L’ASB est favorable à l’introduction d’un PLB pour les établissements d’importance systémique.3 Le PLB complète le dispositif existant destiné à préserver la stabilité du système. Des instruments similaires sont déjà d’usage courant sur des places financières comparables, ils font partie de la «boîte à outils» standard à l’échelon international et le Conseil de stabilité financière (CSF) les recommande. 

Le PLB est accompagné d’un important privilège en cas de faillite en faveur de la BNS, il ne constitue pas un droit (en d’autres termes, il ne se déclenche pas automatiquement) et, en cas de mise en œuvre, il donnerait lieu au versement d’intérêts et de primes substantiels à la Confédération, de sorte qu’une «indemnisation forfaitaire» supplémentaire est dénuée de fondement objectif selon nous. 

1  De surcroît, afin de préserver la stabilité, la BNS a été contrainte d’aller jusqu’aux limites de son mandat en activant le dispositif «ELA+» et en mettant des liquidités à disposition contre un privilège en cas de faillite, mais sans garantie du risque de défaillance de la Confédération. Cela doit être considéré comme un cas exceptionnel absolu et à ne pas réitérer, lié au fait que les garanties étaient insuffisantes pour le dispositif ELA.

2 Pour des informations détaillées, veuillez consulter la prise de position spécifique de l’ASB.

3 Pour des informations détaillées, veuillez consulter la prise de position spécifique de l’ASB.

Fonds propres 

Les exigences de fonds propres qui s’imposent aux banques d’importance systémique en Suisse sont conformes aux normes internationales, elles sont strictes par rapport à celles qui prévalent sur d’autres places financières comparables et elles le seront encore davantage à partir de 2025, dans le cadre de Bâle III final. Il convient de relever en particulier que les prescriptions extrêmement rigoureuses applicables aux établissements d’importance systémique, notamment en ce qui concerne le ratio d’endettement (leverage ratio), sont nettement plus sévères que celles de pays étrangers comparables. 

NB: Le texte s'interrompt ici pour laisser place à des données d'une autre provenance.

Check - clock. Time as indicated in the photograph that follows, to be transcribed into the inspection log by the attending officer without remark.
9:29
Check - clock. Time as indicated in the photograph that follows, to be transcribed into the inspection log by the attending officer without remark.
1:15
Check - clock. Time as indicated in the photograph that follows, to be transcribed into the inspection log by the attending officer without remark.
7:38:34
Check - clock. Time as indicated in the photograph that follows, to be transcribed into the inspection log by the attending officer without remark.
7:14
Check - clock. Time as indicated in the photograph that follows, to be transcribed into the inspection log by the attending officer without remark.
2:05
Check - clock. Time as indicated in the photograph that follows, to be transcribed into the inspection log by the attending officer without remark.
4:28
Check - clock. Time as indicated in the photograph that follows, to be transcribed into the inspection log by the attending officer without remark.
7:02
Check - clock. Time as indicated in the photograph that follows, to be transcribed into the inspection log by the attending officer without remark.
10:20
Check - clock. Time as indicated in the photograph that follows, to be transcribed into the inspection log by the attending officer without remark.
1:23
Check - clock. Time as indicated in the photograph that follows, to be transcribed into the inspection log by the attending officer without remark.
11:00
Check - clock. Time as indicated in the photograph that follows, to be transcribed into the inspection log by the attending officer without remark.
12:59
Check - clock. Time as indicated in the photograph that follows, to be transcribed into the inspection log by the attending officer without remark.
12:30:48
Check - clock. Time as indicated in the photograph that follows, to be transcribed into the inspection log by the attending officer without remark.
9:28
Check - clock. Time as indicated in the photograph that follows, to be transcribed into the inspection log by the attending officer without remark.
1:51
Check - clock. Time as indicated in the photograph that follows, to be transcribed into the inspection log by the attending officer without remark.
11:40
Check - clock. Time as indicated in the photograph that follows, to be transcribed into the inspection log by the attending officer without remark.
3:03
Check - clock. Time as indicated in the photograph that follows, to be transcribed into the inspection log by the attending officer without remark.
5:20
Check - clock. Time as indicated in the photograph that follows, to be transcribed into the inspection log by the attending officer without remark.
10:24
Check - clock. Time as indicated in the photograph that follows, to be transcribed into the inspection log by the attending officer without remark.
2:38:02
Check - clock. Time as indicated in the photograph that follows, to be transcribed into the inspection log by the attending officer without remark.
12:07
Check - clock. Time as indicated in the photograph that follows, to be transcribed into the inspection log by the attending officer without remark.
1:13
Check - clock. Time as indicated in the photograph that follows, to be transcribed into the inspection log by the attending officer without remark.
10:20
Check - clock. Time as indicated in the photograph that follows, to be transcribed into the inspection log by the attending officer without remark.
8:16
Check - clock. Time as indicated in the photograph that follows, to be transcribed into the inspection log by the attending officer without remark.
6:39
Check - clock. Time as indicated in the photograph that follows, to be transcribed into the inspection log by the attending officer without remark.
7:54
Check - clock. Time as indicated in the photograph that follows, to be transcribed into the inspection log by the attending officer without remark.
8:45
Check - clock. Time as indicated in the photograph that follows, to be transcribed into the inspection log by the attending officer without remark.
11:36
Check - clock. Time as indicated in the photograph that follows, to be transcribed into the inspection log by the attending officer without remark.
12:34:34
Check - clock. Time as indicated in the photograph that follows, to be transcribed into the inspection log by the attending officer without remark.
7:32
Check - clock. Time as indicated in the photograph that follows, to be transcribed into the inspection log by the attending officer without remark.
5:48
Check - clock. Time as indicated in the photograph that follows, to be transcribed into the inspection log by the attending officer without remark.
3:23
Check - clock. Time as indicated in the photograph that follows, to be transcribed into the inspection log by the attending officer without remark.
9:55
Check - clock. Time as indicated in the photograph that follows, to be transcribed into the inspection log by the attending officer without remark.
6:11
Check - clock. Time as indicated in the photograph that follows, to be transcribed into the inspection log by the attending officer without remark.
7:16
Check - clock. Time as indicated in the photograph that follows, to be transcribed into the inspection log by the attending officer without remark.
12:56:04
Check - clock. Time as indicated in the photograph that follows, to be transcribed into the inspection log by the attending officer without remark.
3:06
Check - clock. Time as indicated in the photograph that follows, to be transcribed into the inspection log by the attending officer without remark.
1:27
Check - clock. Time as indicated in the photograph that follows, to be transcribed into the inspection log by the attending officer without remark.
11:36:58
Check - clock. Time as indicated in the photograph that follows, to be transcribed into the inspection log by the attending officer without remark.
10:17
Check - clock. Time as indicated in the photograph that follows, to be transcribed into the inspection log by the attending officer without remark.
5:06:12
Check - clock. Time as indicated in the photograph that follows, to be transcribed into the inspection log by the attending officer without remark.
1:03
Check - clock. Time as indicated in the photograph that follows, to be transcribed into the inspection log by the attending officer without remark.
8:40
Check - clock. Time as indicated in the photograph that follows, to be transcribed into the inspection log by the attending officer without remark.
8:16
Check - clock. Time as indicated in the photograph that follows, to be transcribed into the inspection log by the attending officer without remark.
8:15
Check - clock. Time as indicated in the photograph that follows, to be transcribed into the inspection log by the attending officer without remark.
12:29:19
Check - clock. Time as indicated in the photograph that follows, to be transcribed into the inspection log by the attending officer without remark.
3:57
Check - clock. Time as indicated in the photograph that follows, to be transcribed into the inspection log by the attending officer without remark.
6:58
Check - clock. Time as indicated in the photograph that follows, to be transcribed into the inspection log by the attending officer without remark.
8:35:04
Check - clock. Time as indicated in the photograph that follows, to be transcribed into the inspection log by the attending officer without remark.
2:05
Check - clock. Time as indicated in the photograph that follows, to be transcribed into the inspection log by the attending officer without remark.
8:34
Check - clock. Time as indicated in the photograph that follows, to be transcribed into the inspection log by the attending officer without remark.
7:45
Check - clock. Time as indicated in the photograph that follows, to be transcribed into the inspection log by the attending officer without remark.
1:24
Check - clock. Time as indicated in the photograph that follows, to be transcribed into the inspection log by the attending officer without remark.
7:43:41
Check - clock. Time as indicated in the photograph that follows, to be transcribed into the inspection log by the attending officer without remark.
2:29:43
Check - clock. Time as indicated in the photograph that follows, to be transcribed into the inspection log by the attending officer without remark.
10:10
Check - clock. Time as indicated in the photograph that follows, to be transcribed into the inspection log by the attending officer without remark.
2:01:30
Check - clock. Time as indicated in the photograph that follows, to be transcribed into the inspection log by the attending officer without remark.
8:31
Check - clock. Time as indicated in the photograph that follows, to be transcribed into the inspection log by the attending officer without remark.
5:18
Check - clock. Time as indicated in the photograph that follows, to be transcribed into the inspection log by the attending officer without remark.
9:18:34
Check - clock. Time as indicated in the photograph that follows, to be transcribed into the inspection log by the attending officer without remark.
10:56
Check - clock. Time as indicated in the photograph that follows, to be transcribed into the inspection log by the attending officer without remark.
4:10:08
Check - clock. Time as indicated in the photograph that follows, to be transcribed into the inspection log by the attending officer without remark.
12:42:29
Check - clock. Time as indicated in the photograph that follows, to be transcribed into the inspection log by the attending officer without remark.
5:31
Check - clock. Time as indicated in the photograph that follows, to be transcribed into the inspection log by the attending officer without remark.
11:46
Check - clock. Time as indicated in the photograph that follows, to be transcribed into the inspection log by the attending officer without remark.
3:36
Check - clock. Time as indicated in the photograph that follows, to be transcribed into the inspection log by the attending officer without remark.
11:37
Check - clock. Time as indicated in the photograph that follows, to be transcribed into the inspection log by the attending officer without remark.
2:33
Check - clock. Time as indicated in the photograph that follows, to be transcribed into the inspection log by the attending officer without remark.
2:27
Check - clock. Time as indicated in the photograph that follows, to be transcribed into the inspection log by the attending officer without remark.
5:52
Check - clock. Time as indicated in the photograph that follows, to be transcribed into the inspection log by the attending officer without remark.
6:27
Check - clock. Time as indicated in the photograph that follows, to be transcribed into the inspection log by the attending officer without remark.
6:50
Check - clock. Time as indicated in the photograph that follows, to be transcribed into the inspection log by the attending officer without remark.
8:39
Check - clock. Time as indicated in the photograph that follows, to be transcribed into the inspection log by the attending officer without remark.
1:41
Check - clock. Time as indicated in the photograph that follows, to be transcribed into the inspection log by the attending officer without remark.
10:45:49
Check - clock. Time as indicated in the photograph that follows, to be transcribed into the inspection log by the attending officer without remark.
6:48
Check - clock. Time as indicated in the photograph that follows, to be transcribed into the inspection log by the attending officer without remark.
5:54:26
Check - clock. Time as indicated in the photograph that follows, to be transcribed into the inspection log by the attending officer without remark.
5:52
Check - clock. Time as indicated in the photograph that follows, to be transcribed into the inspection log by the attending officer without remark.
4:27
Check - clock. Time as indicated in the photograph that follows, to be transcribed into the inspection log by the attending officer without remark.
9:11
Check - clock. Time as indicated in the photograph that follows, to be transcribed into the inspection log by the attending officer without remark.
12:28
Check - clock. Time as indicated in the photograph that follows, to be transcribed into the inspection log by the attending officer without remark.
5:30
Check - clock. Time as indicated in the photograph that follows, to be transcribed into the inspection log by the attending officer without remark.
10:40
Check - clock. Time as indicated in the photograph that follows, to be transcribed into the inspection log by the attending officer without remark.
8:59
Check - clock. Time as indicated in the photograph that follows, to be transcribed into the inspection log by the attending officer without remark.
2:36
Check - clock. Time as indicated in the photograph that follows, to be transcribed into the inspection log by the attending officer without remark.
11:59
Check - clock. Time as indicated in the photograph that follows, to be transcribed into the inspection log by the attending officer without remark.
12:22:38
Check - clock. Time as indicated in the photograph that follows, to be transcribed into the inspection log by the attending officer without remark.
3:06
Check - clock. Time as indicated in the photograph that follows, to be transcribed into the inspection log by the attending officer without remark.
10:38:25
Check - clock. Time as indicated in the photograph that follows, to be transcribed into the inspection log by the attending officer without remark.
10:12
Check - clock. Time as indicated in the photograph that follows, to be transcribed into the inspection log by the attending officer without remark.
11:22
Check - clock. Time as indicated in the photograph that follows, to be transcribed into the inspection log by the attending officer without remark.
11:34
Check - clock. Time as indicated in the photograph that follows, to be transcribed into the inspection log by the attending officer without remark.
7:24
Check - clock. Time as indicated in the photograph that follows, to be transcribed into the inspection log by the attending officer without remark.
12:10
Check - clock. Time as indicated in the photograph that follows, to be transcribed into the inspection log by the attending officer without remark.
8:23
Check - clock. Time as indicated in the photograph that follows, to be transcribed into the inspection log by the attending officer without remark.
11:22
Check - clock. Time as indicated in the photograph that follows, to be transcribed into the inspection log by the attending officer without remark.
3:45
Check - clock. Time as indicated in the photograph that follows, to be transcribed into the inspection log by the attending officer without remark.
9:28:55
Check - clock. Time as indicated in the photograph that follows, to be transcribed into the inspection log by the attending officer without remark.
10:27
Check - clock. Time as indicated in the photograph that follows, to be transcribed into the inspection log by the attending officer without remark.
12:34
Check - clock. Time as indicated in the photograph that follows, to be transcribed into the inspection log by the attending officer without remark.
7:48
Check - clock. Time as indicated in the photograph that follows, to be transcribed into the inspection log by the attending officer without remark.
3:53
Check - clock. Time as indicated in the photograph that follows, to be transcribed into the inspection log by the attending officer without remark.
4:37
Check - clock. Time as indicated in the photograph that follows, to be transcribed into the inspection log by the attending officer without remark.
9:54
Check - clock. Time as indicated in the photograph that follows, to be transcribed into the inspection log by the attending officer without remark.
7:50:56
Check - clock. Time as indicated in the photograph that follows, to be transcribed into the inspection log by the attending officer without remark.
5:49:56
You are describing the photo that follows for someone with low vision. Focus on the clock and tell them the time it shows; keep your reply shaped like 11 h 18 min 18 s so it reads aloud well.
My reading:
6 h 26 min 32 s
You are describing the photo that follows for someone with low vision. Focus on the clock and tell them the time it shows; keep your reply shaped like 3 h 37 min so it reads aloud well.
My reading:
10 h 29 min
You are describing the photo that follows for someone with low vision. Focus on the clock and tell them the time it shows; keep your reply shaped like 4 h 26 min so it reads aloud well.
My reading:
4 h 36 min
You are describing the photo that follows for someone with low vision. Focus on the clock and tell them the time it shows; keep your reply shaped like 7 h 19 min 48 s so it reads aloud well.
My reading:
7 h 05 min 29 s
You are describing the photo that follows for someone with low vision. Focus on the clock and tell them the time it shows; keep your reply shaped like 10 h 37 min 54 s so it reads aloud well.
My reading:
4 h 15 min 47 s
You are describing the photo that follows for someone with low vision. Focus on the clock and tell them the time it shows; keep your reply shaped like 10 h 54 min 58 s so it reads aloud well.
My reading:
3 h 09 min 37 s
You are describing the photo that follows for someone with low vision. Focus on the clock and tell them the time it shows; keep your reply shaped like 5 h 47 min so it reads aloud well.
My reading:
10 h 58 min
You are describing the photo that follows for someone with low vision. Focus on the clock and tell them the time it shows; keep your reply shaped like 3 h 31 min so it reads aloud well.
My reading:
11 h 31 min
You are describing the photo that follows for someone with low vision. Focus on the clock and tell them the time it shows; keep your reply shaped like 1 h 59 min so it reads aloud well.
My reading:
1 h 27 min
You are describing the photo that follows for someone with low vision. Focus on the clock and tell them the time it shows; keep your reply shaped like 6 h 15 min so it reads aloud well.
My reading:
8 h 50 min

Même le Conseil fédéral, dans son dernier rapport TBTF, a jugé appropriées les exigences suisses quant à la dotation en fonds propres des banques d’importance systémique. Le groupe d’experts «Stabilité des banques» du DFF partage cette conclusion. Globalement, par rapport à leurs homologues dans l’UE, au Royaume-Uni et aux Etats-Unis, les grandes banques suisses sont soumises à des exigences élevées en ce qui concerne la capacité totale d’absorption des pertes (total loss absorbing capacity, TLAC). 

Un volant confortable de fonds propres renforce la capacité d’absorption des pertes, atténue en pareil cas le risque de panique bancaire et rend la situation plus propice à d’éventuelles autres mesures, comme une liquidation ou un redressement. Une bonne dotation en fonds propres est donc essentielle: elle instaure la confiance, elle procure un amortisseur et du temps pour surmonter les crises. Mais elle n’offre jamais une protection intégrale contre les crises, surtout en l’absence d’un modèle d’affaires durable et d’une gestion robuste des risques 

Au regard de l’économie globale, il faut en outre être conscient que si l’on relevait les exigences de fonds propres de manière substantielle, cela aurait des effets sensibles dans l’économie réelle. Il pourrait en résulter une contraction involontaire du crédit suite à une baisse des volumes et/ou à des hausses des coûts. 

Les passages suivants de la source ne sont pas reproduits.